In einem Standpunkt erläutern Prof. Dr.-Ing Kati Jagnow und Prof. Dr.-Ing. Dieter Wolff was für die Wärmewende im Gebäudebereich wichtig ist und was auf den einzelnen Entscheidungsebenen zu beachten ist.
Seit mehr als 13 Jahren ist bekannt, dass zur Begrenzung der Klimaerwärmung ein dazu ausschöpfbares, weltweites Emissionsbudget minimal klein geworden ist. Der Sachverständigenrat für Umweltfragen schreibt aktuell [1]:
„Damit der Temperaturanstieg (mit einer Wahrscheinlichkeit von 67 %) den Wert von 1,75 °C nicht übersteigt und damit deutlich unter 2 °C bleibt, dürfen weltweit ab dem Jahr 2018 nicht mehr als 800 Gigatonnen CO2 ausgestoßen werden […]. Legt man den deutschen Anteil an der Weltbevölkerung zugrunde und vernachlässigt die historischen Emissionen, beträgt das ab 2020 verbleibende CO2-Budget für Deutschland maximal 6,7 Gigatonnen CO2. Es bezieht sich auf eine maximale Erderwärmung von 1,75 °C mit einer 67%igen Wahrscheinlichkeit der Zielerreichung. Das deutsche anteilige Budget mit einer 50%igen Wahrscheinlichkeit, die Erderwärmung auf 1,5 °C zu begrenzen, beträgt 4,2 Gigatonnen CO2 ab 2020.“
Zur Einordnung: Der CO2-Ausstoß Deutschlands liegt derzeit je nach Berechnungsmethodik zwischen 0,8 und 0,9 Gigatonnen CO2/a.
Wärmeerzeugung primär auf Wärmepumpen umstellen
Im Gebäudebereich ist ein Weg zur Einhaltung des Emissionsbudgets der beschleunigte Ausbau erneuerbarer Stromerzeugung mit Photovoltaik-Anlagen und die Umstellung der Wärmeerzeugung primär auf Wärmepumpen. Zudem wird auch darüber hinaus weiterer regenerativer Strom, vorrangig aus Windkraft benötigt.
Am 18. Juni 2020 wurden mit der Abschaffung des „52-GW-Förderdeckels“ für den PV-Ausbau und der „1000-m-Abstandsregel“ für den Ausbau von Onshore-Windkraftanlagen zwei wesentliche Hemmnisse entschärft.
Der Ausbau des „Elektropfads“ gilt bevorzugt für alle Neubauvorhaben, wenn noch alle Planungsfreiheitsgrade gegeben sind.
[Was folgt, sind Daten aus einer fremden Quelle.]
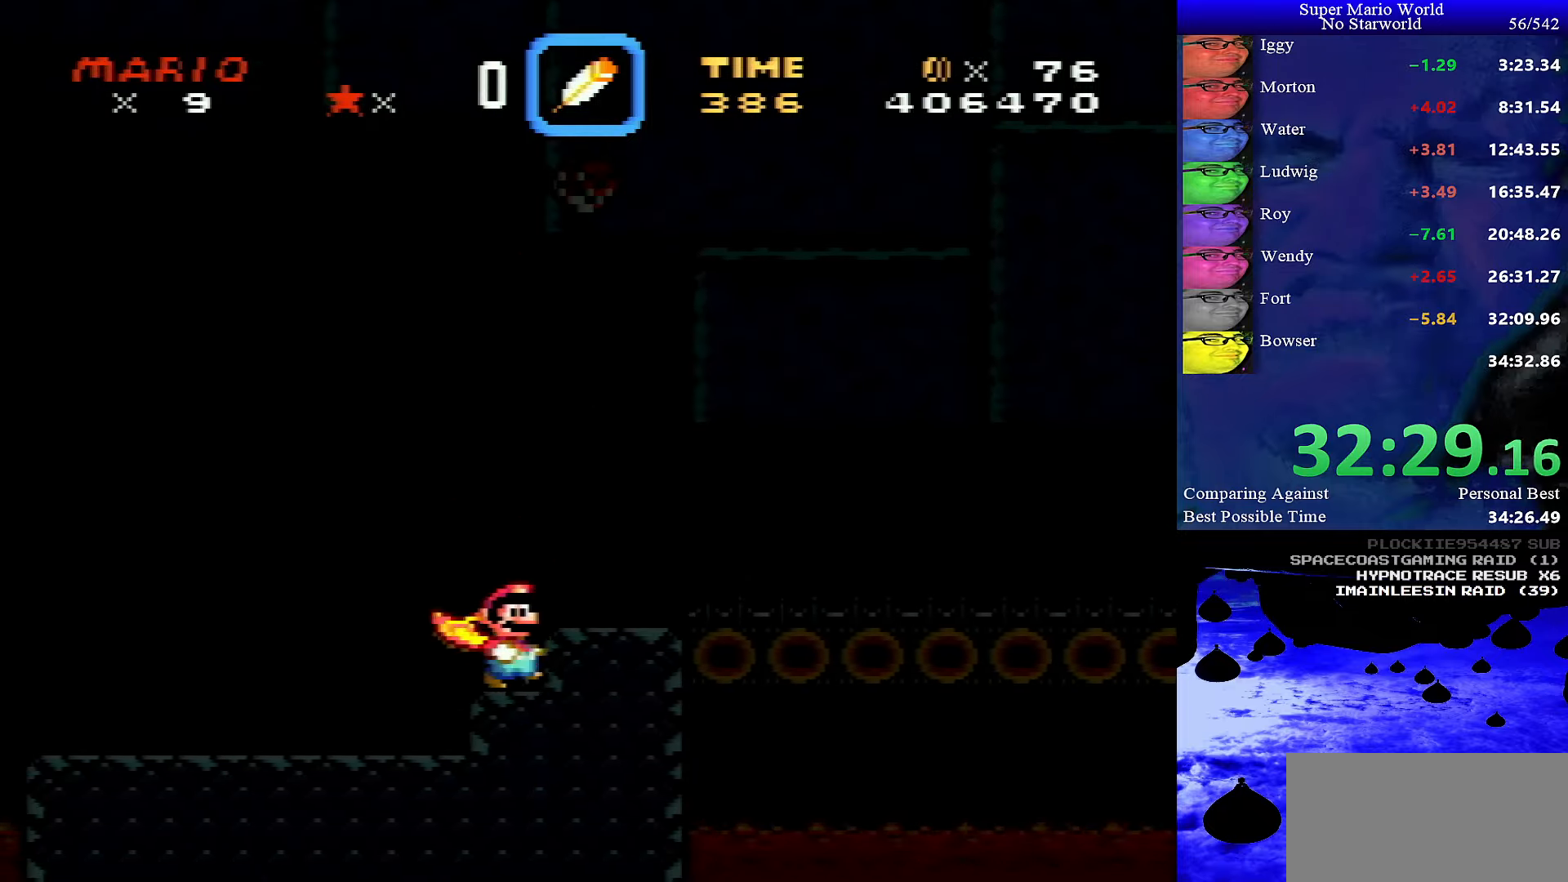
{"buttons": ["X", "DPAD_RIGHT"], "events": [[100, "A", "down"], [200, "A", "up"]]}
Hier erscheinen in Anbetracht der Klimaziele Lösungen mit dem fossilen Brennstoff Erdgas als nicht mehr zeitgemäß. Auch nicht anteilig, als sogenannte Hybridlösungen oder für BHKWs.
Im Bestand gilt: parallel sind alle Maßnahmen der Energieeinsparung und Effizienzsteigerung sowie der Ausbau erneuerbarer Wärmeerzeugung, überwiegend mit Elektrowärmepumpen, gleichzeitig zu ergreifen. Optionen in Richtung eines verstärkten Ausbaus von Wärmepumpensystemen sind zielkonform, wenn gleichzeitig für den Betrieb der Wärmepumpen verstärkt erneuerbarer Strom im gesamtdeutschen Stromnetz zur Verfügung steht bzw. erneuerbarer Eigenstrom aus PV-Anlagen genutzt werden kann.
Primärenergiebewertung durch Endenergie und CO2-Ausstoß ersetzen
Eine sofortige Umstellung der Bewertung von Maßnahmen auf die Indikatoren „Endenergie“ und „CO2-Emissionen“ anstelle der Primärenergiebewertung in Gesetzgebung und Förderprogrammen kann für eine einheitliche Kommunikation und ein einheitliches Monitoring eine sehr gute Basis ergeben. Über die Innovationsklausel des Gebäudeenergiegesetzes (GEG) [2] ist dies einfach umsetzbar.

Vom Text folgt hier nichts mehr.